* [Work to complete]
In the entries below, find the line containing "тужилаштву." and the line containing "O AWPer, não por acaso, f". Copy those two lines and everything between them exactly, and only that.

* [Records for processing]
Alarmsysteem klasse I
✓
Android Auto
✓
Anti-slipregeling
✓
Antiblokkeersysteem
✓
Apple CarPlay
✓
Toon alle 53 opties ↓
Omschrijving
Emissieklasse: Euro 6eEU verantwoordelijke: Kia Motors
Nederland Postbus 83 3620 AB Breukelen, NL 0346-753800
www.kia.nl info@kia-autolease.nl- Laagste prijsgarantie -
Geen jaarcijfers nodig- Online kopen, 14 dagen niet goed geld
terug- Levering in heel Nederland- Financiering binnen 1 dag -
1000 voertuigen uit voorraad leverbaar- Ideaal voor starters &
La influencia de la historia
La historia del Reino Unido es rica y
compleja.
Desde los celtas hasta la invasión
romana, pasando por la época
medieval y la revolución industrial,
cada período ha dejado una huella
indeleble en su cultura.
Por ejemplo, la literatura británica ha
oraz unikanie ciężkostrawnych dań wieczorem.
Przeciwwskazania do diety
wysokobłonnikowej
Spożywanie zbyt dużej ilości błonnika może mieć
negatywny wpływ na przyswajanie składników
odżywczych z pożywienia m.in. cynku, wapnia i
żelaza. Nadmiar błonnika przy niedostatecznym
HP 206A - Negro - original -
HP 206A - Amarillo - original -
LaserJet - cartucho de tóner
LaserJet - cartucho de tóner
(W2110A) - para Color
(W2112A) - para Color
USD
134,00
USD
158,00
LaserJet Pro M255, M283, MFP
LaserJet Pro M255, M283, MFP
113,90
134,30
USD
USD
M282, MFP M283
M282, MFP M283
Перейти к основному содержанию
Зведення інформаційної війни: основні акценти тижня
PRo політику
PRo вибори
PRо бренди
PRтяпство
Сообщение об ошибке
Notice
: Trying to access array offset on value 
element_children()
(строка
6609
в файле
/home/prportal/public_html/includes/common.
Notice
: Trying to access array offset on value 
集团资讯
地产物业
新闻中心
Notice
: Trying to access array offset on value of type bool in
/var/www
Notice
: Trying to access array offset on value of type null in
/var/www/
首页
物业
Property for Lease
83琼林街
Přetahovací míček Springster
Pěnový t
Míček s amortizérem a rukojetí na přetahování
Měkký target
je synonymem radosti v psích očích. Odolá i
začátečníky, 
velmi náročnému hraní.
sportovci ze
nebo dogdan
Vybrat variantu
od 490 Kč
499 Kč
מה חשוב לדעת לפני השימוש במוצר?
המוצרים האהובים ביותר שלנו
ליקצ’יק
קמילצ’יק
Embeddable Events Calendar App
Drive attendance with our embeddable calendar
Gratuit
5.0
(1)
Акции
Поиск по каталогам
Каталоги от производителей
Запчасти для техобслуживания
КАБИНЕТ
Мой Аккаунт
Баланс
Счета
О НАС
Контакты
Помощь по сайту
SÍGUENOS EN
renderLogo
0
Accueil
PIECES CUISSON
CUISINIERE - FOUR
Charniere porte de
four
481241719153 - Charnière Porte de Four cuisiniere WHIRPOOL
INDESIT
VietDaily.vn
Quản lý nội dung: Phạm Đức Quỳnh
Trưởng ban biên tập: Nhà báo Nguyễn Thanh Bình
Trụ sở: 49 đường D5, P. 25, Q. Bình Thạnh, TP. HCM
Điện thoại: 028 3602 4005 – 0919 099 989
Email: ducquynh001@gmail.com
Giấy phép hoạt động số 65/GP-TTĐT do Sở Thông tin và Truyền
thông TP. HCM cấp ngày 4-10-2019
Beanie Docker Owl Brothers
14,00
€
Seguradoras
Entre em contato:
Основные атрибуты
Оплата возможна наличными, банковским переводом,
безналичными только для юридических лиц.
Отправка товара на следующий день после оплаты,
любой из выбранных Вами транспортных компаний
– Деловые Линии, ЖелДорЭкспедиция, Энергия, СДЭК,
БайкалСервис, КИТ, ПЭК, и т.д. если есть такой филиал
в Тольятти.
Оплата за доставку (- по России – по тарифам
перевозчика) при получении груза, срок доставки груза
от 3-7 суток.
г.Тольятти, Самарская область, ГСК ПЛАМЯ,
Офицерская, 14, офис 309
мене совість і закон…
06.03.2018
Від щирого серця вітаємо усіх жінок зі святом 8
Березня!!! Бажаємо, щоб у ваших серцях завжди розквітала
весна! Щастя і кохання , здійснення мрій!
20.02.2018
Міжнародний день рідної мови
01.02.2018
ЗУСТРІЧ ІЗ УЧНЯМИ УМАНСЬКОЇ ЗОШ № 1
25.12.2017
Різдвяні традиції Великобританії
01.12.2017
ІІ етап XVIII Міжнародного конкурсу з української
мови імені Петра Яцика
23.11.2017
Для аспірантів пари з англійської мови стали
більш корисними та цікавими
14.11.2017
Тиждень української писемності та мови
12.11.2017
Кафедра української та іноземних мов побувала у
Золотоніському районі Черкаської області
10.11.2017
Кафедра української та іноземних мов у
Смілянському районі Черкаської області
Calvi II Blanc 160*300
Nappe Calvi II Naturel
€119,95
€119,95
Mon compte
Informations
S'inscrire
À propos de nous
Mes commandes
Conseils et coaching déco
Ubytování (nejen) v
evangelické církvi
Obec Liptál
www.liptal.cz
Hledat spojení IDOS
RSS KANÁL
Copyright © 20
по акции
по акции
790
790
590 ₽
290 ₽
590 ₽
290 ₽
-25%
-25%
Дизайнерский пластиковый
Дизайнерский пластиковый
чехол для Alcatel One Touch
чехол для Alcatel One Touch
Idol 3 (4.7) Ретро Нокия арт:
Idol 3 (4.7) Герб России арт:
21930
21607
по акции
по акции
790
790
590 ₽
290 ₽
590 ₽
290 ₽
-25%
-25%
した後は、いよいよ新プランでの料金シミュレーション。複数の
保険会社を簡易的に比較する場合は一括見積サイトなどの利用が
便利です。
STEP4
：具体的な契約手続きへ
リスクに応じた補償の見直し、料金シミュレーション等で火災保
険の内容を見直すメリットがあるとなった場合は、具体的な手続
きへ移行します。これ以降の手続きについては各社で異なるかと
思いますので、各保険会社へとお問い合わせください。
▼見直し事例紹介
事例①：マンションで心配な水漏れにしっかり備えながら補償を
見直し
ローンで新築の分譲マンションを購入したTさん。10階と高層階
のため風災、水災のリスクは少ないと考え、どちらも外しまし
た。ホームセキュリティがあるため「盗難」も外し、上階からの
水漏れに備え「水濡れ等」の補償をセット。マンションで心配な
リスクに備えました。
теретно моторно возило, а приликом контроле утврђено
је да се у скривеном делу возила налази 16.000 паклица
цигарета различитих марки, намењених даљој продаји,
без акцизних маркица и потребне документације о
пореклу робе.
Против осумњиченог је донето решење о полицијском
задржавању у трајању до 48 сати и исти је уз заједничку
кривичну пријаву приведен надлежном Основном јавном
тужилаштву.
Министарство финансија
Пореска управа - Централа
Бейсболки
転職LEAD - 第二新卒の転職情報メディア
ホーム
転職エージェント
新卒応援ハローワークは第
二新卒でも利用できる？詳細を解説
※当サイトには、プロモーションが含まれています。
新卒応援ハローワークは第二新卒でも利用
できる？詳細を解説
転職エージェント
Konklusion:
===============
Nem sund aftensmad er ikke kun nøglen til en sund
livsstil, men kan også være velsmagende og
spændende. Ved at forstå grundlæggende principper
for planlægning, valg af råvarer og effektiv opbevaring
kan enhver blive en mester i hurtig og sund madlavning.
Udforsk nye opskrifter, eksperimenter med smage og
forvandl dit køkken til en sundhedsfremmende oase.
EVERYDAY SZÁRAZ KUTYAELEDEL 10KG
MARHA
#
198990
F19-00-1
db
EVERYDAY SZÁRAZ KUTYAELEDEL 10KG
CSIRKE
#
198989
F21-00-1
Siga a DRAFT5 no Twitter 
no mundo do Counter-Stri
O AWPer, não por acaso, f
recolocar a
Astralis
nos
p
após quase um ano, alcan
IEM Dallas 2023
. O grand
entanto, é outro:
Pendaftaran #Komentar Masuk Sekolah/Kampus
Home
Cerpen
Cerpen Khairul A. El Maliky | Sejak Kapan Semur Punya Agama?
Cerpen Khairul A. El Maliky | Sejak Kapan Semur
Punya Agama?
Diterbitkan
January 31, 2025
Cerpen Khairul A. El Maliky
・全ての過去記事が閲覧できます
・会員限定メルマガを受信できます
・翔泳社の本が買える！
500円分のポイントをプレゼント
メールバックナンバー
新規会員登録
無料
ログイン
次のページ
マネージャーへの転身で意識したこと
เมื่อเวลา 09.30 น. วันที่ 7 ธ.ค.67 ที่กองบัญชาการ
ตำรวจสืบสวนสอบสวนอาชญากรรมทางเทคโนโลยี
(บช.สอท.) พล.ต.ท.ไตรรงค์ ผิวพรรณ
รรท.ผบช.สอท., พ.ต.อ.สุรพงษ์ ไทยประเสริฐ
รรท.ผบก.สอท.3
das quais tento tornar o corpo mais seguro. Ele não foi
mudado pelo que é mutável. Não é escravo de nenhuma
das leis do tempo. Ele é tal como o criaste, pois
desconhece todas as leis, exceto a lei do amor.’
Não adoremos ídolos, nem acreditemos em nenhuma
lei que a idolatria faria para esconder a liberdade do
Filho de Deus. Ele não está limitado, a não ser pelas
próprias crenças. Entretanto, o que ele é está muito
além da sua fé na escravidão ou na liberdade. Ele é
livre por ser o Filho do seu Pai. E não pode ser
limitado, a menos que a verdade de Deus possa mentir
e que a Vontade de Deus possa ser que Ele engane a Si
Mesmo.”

* [Written response]
тужилаштву.
Министарство финансија
Пореска управа - Централа
Бейсболки
転職LEAD - 第二新卒の転職情報メディア
ホーム
転職エージェント
新卒応援ハローワークは第
二新卒でも利用できる？詳細を解説
※当サイトには、プロモーションが含まれています。
新卒応援ハローワークは第二新卒でも利用
できる？詳細を解説
転職エージェント
Konklusion:
===============
Nem sund aftensmad er ikke kun nøglen til en sund
livsstil, men kan også være velsmagende og
spændende. Ved at forstå grundlæggende principper
for planlægning, valg af råvarer og effektiv opbevaring
kan enhver blive en mester i hurtig og sund madlavning.
Udforsk nye opskrifter, eksperimenter med smage og
forvandl dit køkken til en sundhedsfremmende oase.
EVERYDAY SZÁRAZ KUTYAELEDEL 10KG
MARHA
#
198990
F19-00-1
db
EVERYDAY SZÁRAZ KUTYAELEDEL 10KG
CSIRKE
#
198989
F21-00-1
Siga a DRAFT5 no Twitter 
no mundo do Counter-Stri
O AWPer, não por acaso, f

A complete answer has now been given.